_To be done_. Please extract every line in the items below that contains the string "orphan". Treat uppercase and lowercase as different.

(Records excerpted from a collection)
───

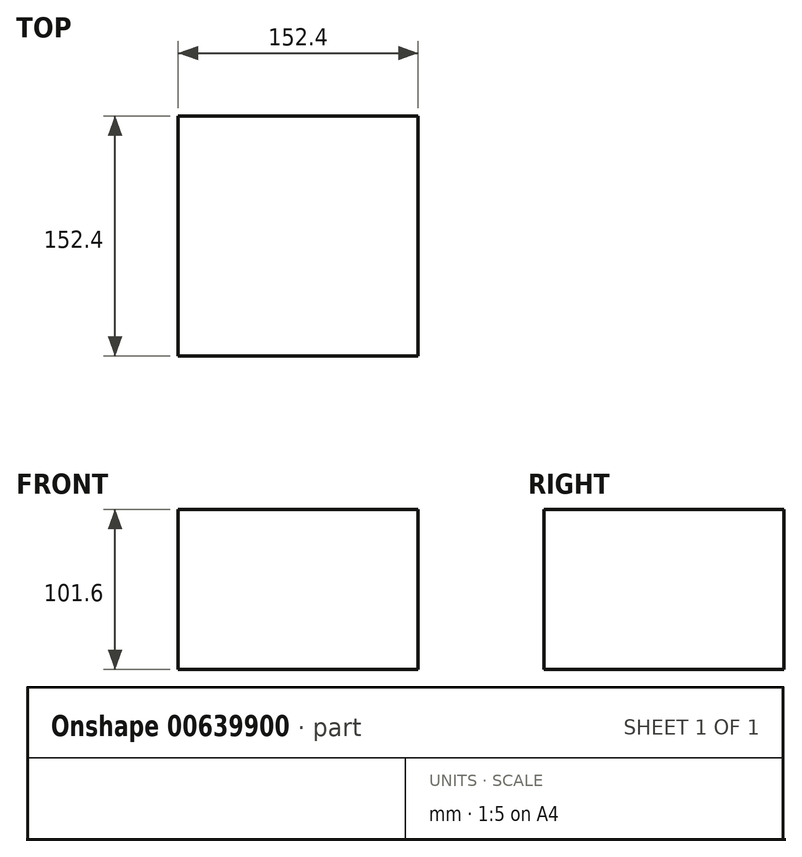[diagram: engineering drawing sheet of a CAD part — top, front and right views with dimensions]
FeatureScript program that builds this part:
annotation { "Feature Type Name" : "Feature", "Feature Type Description" : "" }
export const myFeature = defineFeature(function(context is Context, id is Id, definition is map)
    precondition{}
    {
        {
            var Q0;
            Q0=qCreatedBy(makeId("Front.planeOp"),FACE);
            var sketch = newSketch(context, id + "F0", { "sketchPlane" : qUnion([Q0])});
            skLineSegment(sketch, "E0", {"start": v(0, 0) * mm, "end": v(152.4, 0) * mm});
            skLineSegment(sketch, "E1", {"start": v(152.4, 0) * mm, "end": v(152.4, 101.6) * mm});
            skLineSegment(sketch, "E2", {"start": v(152.4, 101.6) * mm, "end": v(0, 101.6) * mm});
            skLineSegment(sketch, "E3", {"start": v(0, 101.6) * mm, "end": v(0, 0) * mm});
            skSolve(sketch);
        }
        {
            var Q0;
            Q0=makeQuery(id+"F0.imprint","IMPRINT",FACE,{"disambiguationData":[TD([[makeQuery(id+"F0.imprint","IMPRINT",EDGE,{"derivedFrom":sQuery(id+"F0.wireOp",EDGE,"E0")}),1.0]])]});
            extrude(context, id + "F1", {"entities" : qUnion([Q0]), "oppositeDirection" : true, "depth" : 152.4 * mm, "offsetDistance" : 25.4 * mm});
        }
    });
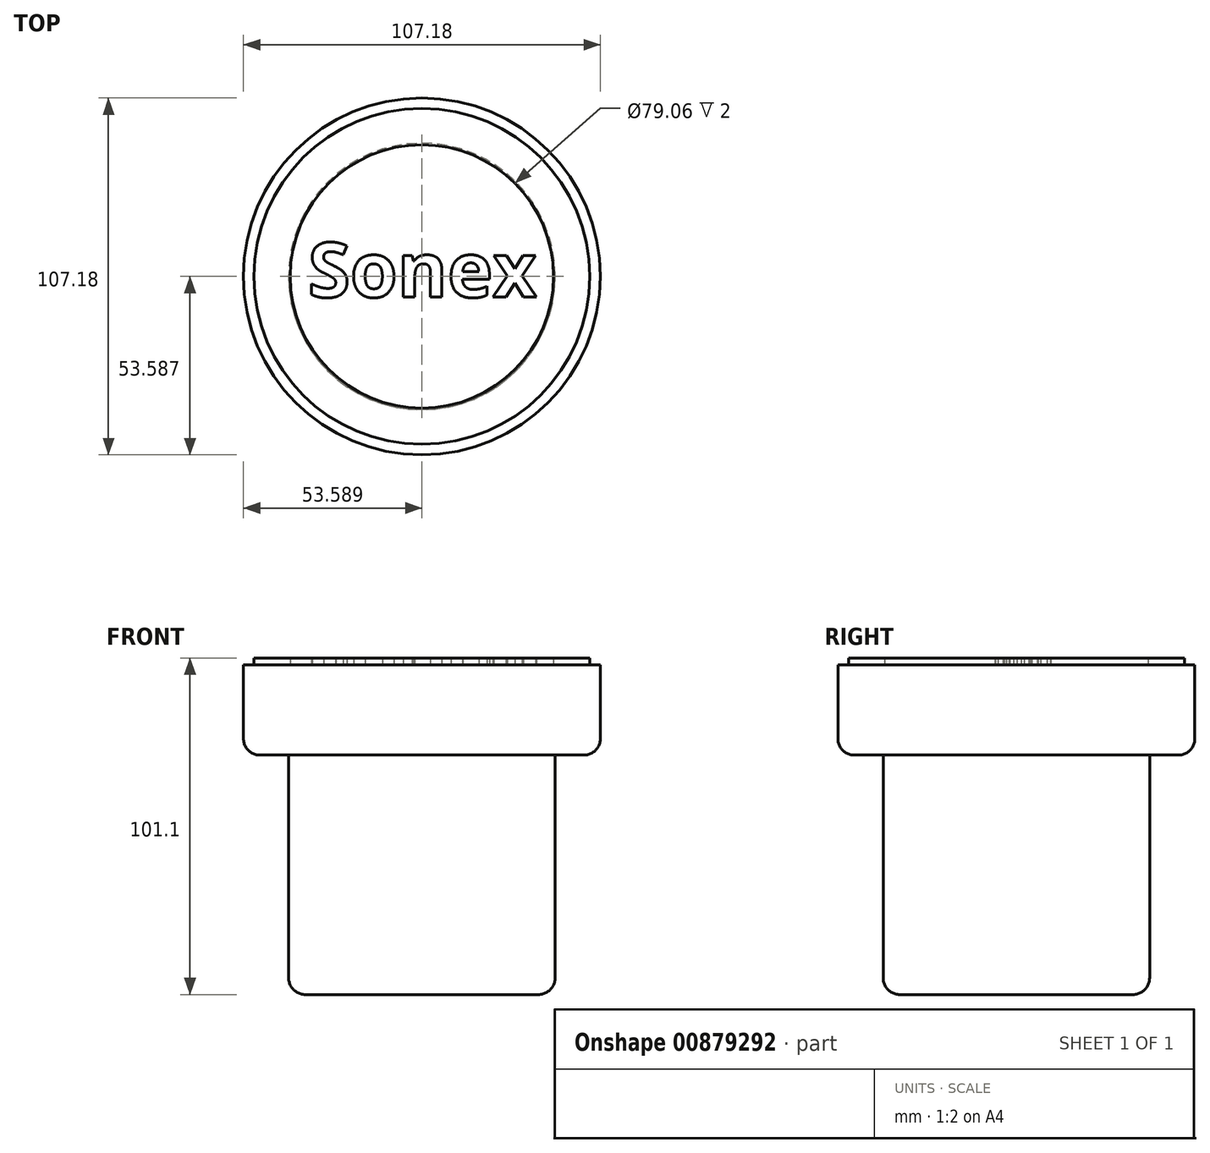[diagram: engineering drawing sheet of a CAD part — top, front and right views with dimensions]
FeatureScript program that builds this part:
annotation { "Feature Type Name" : "Feature", "Feature Type Description" : "" }
export const myFeature = defineFeature(function(context is Context, id is Id, definition is map)
    precondition{}
    {
        {
            var Q0;
            Q0=qCreatedBy(makeId("Top.planeOp"),FACE);
            var sketch = newSketch(context, id + "F0", { "sketchPlane" : qUnion([Q0])});
            skCircle(sketch, "E0", {"center": v(-1.45, 0.68) * mm, "radius": 53.59 * mm});
            skSolve(sketch);
        }
        {
            var Q0;
            Q0 = qSketchRegion(id + "F0", true);
            extrude(context, id + "F1", {"entities" : qUnion([Q0]), "depth" : 27.1 * mm, "offsetDistance" : 25 * mm});
        }
        {
            var Q0;
            Q0=makeQuery(id+"F1.opExtrude","CAP_FACE",FACE,{"disambiguationData":[OSD([sQuery(id+"F0.wireOp",EDGE,"E0")])],"isStart":false});
            var sketch = newSketch(context, id + "F2", { "sketchPlane" : qUnion([Q0])});
            skCircle(sketch, "E1", {"center": v(-1.45, 0.68) * mm, "radius": 50.43 * mm});
            skCircle(sketch, "E2.0", {"center": v(-1.45, 0.68) * mm, "radius": 39.53 * mm});
            skSolve(sketch);
        }
        {
            var Q0;
            Q0 = qSketchRegion(id + "F2", true);
            extrude(context, id + "F3", {"entities" : qUnion([Q0]), "operationType" : NewBodyOperationType.ADD, "depth" : 2 * mm, "offsetDistance" : 25 * mm});
        }
        {
            var Q0;
            Q0=makeQuery(id+"F3.boolean.opBoolean","SPLIT",FACE,{"disambiguationData":[TD([makeQuery(id+"F3.opExtrude","SWEPT_FACE",FACE,{"disambiguationData":[OSD([sQuery(id+"F2.wireOp",EDGE,"E2.0")])]})])],"derivedFrom":makeQuery(id+"F1.opExtrude","CAP_FACE",FACE,{"disambiguationData":[OSD([sQuery(id+"F0.wireOp",EDGE,"E0")])],"isStart":false})});
            var sketch = newSketch(context, id + "F4", { "sketchPlane" : qUnion([Q0])});
            skText(sketch, "E3", { "text": "Sonex", "fontName": "NotoSans-Bold.ttf"});
            const initialGuessF4  = {"E3": [-0.03561, -0.00557, 1, 0, 0.0165]};
            skSetInitialGuess(sketch, initialGuessF4);
            skSolve(sketch);
        }
        {
            var Q0;
            Q0 = qSketchRegion(id + "F4", true);
            extrude(context, id + "F5", {"entities" : qUnion([Q0]), "operationType" : NewBodyOperationType.ADD, "depth" : 2.1 * mm, "offsetDistance" : 25 * mm});
        }
        {
            var Q0;
            Q0=makeQuery(id+"F1.opExtrude","CAP_EDGE",EDGE,{"disambiguationData":[OSD([sQuery(id+"F0.wireOp",EDGE,"E0")])],"isStart":true});
            fillet(context, id + "F6", {"entities" : qUnion([Q0]), "radius" : 5 * mm, "tangentPropagation" : true, "allowEdgeOverflow" : false});
        }
        {
            var Q0;
            Q0=makeQuery(id+"F1.opExtrude","CAP_FACE",FACE,{"disambiguationData":[OSD([sQuery(id+"F0.wireOp",EDGE,"E0")])],"isStart":true});
            var sketch = newSketch(context, id + "F7", { "sketchPlane" : qUnion([Q0])});
            skCircle(sketch, "E4", {"center": v(-1.45, -0.68) * mm, "radius": 40.01 * mm});
            skSolve(sketch);
        }
        {
            var Q0;
            Q0 = qSketchRegion(id + "F7", true);
            extrude(context, id + "F8", {"entities" : qUnion([Q0]), "operationType" : NewBodyOperationType.ADD, "depth" : 71.9 * mm, "offsetDistance" : 25 * mm});
        }
        {
            var Q0;
            Q0=makeQuery(id+"F8.opExtrude","CAP_EDGE",EDGE,{"disambiguationData":[OSD([sQuery(id+"F7.wireOp",EDGE,"E4")])],"isStart":false});
            fillet(context, id + "F9", {"entities" : qUnion([Q0]), "radius" : 5 * mm, "tangentPropagation" : true, "allowEdgeOverflow" : false});
        }
    });
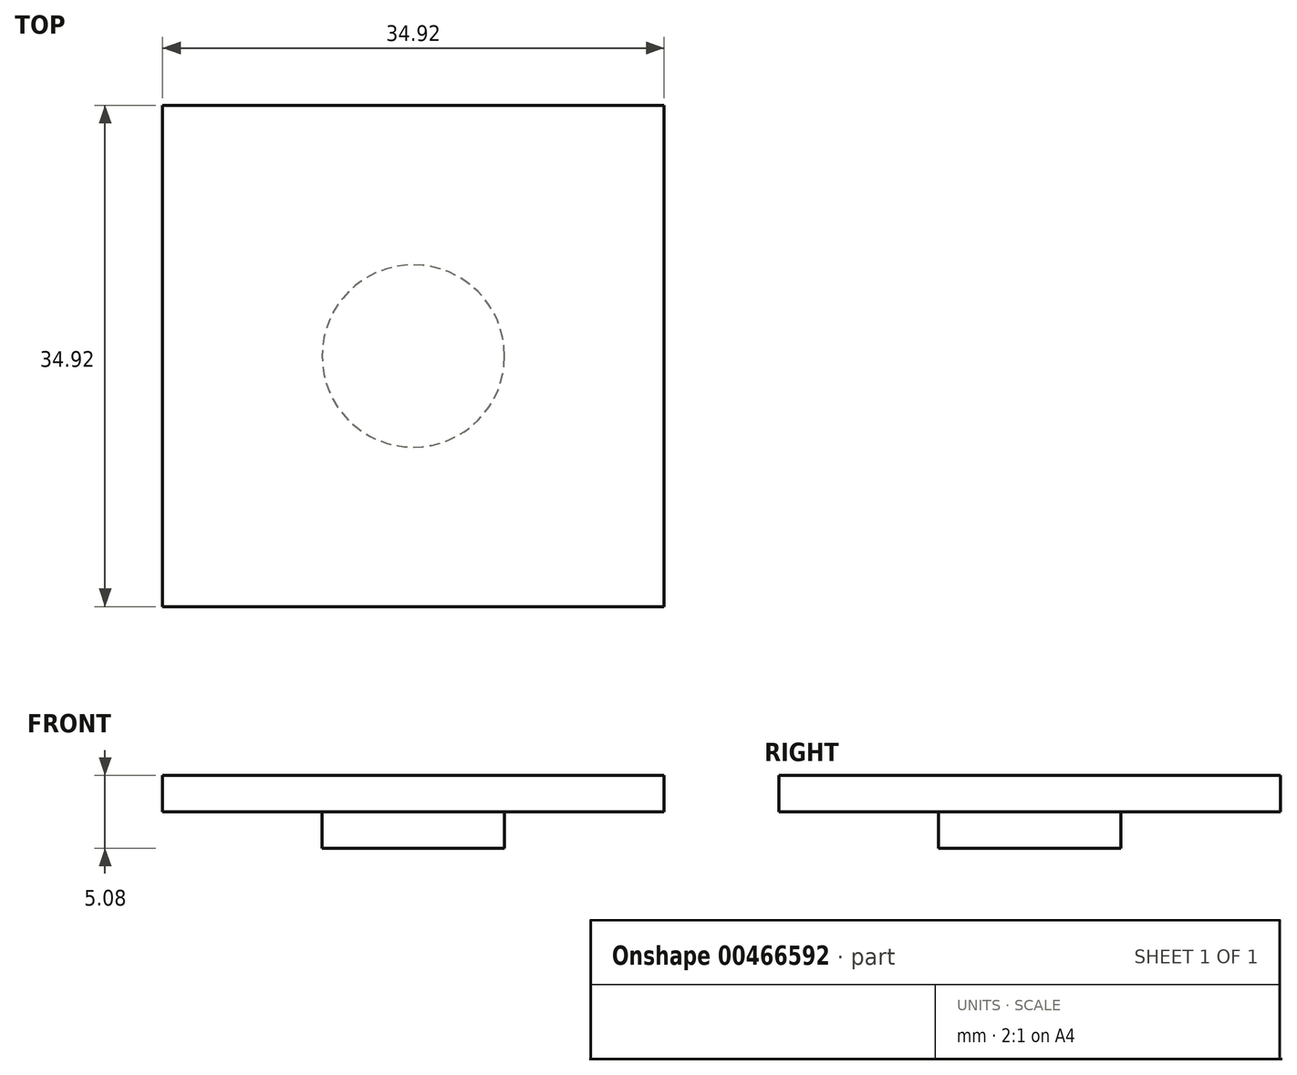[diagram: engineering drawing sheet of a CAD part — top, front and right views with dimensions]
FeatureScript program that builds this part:
annotation { "Feature Type Name" : "Feature", "Feature Type Description" : "" }
export const myFeature = defineFeature(function(context is Context, id is Id, definition is map)
    precondition{}
    {
        {
            var Q0;
            Q0=qCreatedBy(makeId("Top.planeOp"),FACE);
            var sketch = newSketch(context, id + "F0", { "sketchPlane" : qUnion([Q0])});
            skLineSegment(sketch, "E0.bottom", {"start": v(0, 0) * mm, "end": v(-34.93, 0) * mm});
            skLineSegment(sketch, "E0.top", {"start": v(0, 34.93) * mm, "end": v(-34.93, 34.93) * mm});
            skLineSegment(sketch, "E0.left", {"start": v(0, 0) * mm, "end": v(0, 34.93) * mm});
            skLineSegment(sketch, "E0.right", {"start": v(-34.93, 0) * mm, "end": v(-34.93, 34.92) * mm});
            skSolve(sketch);
        }
        {
            var Q0;
            Q0 = qSketchRegion(id + "F0", true);
            var Q1;
            Q1=makeQuery(id+"F0.imprint","IMPRINT",FACE,{"disambiguationData":[TD([[makeQuery(id+"F0.imprint","IMPRINT",EDGE,{"derivedFrom":sQuery(id+"F0.wireOp",EDGE,"E0.bottom")}),-1.0]])]});
            extrude(context, id + "F1", {"entities" : qUnion([Q0, Q1]), "depth" : 2.54 * mm});
        }
        {
            var Q0;
            Q0=makeQuery(id+"F1.opExtrude","CAP_FACE",FACE,{"disambiguationData":[OSD([sQuery(id+"F0.wireOp",EDGE,"E0.bottom"),sQuery(id+"F0.wireOp",EDGE,"E0.top"),sQuery(id+"F0.wireOp",EDGE,"E0.left"),sQuery(id+"F0.wireOp",EDGE,"E0.right")])],"isStart":true});
            var sketch = newSketch(context, id + "F2", { "sketchPlane" : qUnion([Q0])});
            skCircle(sketch, "E1", {"center": v(-17.46, -17.46) * mm, "radius": 6.35 * mm});
            skPoint(sketch, "E2.orphan", {"position": v(-34.93, -34.92) * mm});
            skPoint(sketch, "E3.start.orphan", {"position": v(0, 0) * mm});
            skSolve(sketch);
        }
        {
            var Q0;
            Q0 = qSketchRegion(id + "F2", true);
            var Q1;
            Q1=makeQuery(id+"F2.imprint","IMPRINT",FACE,{"disambiguationData":[TD([[makeQuery(id+"F2.imprint","IMPRINT",EDGE,{"derivedFrom":sQuery(id+"F2.wireOp",EDGE,"E1")}),1.0]])]});
            extrude(context, id + "F3", {"entities" : qUnion([Q0, Q1]), "operationType" : NewBodyOperationType.ADD, "depth" : 2.54 * mm});
        }
    });
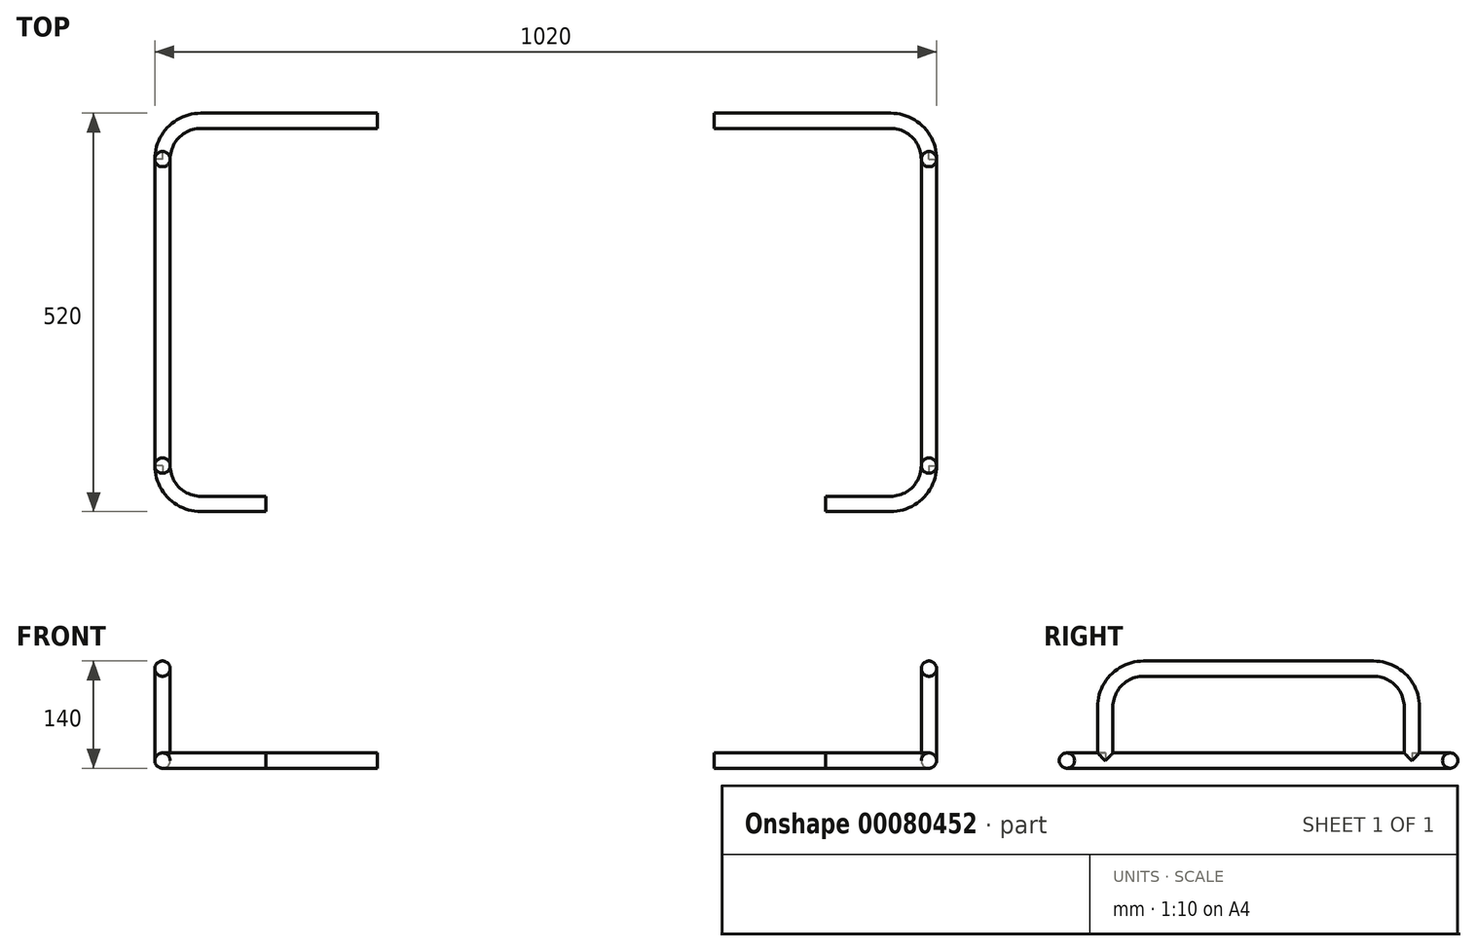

───

_Completed task_.
            skPoint(sketch, "E2.orphan", {"position": v(-34.93, -34.92) * mm});
            skPoint(sketch, "E3.start.orphan", {"position": v(0, 0) * mm});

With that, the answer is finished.